* Prompt a *
Filter the records below and copy out every line that contains the string "axis".

* Text passage *
○ ○ ○ ○

The Euro traded lower to my second buy level at 1.0370 for a now 1.0400 average long position. I will leave my 1.0315 tight ‘’Closing Stop’’ unchanged, while lowering my T/P level to 1.0440. If any of the above levels are hit, I will be back with a new update for my Platinum Members.

Dollar Index

The Dollar has surged 1% on the open this morning, trading above Thursday’s sell range, trading at a price of 109.45 as I go to press. I have sold the Dollar here, I will ad to this trade at 110.05 with a now 110.65 higher ”Closing Stop”. I will have a T/P level at 108.80. If any of the above levels are hit, I will be back with a new update for my Platinum Members.

Russell 2000

Finally, my patience has paid off following a 3% fall in the Russell 2000 last night on the re-open of the market. This move lower saw my 2210 buy level triggered. I will add to this position at 2130 while leaving 2075 ”Closing Stop” unchanged. I will now lower my T/P level to 2260. If any of the above levels are hit, I will be back with a new update for my Platinum Members.

Cash FTSE

The FTSE continues to defy logic, leaving one unfilled gap below after another while trading to all-time highs on Friday. This move higher saw the FTSE trade the whole of my sell range for a now 8625 average short position. Following last night’s aggressive gap lower I emailed my Platinum Members to exit this short position at 8565 and I am now flat. I will take these points gained in February. As I go to press the FTSE has rebounded, trading at a price of 8590 as I go to press. The FTSE has resistance from 8630/8700 where I will again be a seller with a 8755 ”Closing Stop”. If triggered, I will have a T/P level at 8580.

Dow Rolling Contract

Frustratingly, the Dow missed my 45100 initial sell level by 30 points on Friday before selling off over 1100 points, sitting at  a price of 44000 as I go to press. The Dow has further support below from 43550/43800 where I will be a buyer with a 43395 ‘’Closing Stop’’. If I am taken long, I will have a T/P level at 44030. Given how far the Dow has fallen since Friday, I no longer want to be short the market at this time.

○ ○ ○ ○

* Data *
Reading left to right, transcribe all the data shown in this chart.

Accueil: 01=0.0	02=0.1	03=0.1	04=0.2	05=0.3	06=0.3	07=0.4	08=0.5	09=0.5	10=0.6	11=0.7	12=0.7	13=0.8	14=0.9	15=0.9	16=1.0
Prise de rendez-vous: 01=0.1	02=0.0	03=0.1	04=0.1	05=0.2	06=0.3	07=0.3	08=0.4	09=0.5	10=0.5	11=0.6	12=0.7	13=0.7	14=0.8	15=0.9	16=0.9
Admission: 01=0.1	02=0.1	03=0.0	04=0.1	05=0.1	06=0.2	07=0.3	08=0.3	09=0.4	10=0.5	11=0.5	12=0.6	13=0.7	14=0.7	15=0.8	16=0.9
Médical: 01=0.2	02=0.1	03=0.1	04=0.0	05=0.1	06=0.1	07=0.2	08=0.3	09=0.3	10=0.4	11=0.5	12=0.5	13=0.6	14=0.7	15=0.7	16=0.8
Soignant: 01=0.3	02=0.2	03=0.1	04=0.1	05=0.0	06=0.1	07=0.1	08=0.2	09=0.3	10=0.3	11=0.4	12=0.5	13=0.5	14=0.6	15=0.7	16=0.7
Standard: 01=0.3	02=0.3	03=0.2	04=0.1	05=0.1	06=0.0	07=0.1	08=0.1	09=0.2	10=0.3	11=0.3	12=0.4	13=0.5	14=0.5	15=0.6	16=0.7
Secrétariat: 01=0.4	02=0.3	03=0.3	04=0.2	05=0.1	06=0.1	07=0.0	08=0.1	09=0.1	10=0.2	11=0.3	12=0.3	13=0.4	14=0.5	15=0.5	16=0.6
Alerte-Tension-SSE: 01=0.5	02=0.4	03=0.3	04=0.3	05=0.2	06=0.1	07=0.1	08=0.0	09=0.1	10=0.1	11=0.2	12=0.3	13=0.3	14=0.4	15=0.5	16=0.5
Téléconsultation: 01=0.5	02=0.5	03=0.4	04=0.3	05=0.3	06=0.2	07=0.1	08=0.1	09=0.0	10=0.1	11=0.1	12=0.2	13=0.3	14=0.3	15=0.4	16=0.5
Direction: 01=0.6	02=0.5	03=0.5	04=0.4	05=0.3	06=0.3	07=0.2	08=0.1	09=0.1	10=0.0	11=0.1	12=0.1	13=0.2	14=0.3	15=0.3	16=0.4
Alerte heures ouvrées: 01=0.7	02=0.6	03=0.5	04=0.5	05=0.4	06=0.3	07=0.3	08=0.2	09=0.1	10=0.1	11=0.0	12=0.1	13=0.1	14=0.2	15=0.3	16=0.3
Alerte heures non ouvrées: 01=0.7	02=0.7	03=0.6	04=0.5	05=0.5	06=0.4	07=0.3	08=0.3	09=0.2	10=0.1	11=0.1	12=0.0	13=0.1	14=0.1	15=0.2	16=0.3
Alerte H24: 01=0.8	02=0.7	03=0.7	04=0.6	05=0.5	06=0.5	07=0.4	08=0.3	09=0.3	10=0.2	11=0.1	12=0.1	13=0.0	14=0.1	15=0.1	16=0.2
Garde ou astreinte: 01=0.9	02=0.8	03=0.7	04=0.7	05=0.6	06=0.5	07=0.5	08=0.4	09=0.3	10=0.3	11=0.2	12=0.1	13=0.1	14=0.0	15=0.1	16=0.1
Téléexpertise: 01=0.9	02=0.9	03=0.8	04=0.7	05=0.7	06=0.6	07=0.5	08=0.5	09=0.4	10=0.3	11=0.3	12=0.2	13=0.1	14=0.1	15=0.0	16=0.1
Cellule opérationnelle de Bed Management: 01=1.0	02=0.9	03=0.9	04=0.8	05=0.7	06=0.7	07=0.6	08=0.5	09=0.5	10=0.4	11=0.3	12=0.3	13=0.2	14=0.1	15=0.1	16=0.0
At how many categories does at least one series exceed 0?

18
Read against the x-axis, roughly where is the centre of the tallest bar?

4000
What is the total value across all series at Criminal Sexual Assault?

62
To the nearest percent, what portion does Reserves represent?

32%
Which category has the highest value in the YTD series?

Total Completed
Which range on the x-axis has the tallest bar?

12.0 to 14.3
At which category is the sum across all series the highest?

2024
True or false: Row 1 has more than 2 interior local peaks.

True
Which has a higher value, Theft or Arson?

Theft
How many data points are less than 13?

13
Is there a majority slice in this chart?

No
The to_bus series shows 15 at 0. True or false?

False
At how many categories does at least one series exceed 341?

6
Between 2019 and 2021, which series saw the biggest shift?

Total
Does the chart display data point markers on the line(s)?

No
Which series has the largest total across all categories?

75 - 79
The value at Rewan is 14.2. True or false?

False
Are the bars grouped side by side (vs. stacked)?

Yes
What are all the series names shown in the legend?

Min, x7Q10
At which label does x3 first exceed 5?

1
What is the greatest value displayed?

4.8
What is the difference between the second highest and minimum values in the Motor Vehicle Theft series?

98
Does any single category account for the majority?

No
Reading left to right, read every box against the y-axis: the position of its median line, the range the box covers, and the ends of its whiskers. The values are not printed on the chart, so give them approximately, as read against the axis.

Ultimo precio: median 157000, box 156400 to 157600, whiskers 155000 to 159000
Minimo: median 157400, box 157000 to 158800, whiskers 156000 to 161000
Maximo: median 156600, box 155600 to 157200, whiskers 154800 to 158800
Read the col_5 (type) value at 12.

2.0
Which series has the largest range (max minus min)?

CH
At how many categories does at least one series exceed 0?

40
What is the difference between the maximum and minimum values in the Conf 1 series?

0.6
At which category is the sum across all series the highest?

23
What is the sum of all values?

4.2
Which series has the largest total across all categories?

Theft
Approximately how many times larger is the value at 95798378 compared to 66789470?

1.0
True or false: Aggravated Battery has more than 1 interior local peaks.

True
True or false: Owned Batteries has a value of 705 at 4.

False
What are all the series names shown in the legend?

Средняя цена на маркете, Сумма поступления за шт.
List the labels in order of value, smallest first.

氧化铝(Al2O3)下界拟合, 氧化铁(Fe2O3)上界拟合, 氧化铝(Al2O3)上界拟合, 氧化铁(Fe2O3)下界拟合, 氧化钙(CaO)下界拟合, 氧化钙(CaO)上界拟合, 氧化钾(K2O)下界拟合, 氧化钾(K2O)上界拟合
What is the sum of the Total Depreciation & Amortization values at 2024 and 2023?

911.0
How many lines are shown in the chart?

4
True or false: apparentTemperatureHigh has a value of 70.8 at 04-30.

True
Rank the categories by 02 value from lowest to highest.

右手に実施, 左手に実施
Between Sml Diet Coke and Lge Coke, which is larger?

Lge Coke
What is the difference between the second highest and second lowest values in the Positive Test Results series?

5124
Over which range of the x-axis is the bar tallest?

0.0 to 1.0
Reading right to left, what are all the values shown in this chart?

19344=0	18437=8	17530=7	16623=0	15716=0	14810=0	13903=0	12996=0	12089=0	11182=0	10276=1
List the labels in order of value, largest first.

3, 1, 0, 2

○ ○ ○ ○

* Prompt b *
In the trading update above, at what price did the FTSE short position get exited?

* Written reply a *
Read against the x-axis, roughly where is the centre of the tallest bar?
Which range on the x-axis has the tallest bar?
Reading left to right, read every box against the y-axis: the position of its median line, the range the box covers, and the ends of its whiskers. The values are not printed on the chart, so give them approximately, as read against the axis.
Over which range of the x-axis is the bar tallest?

* Written reply b *
8565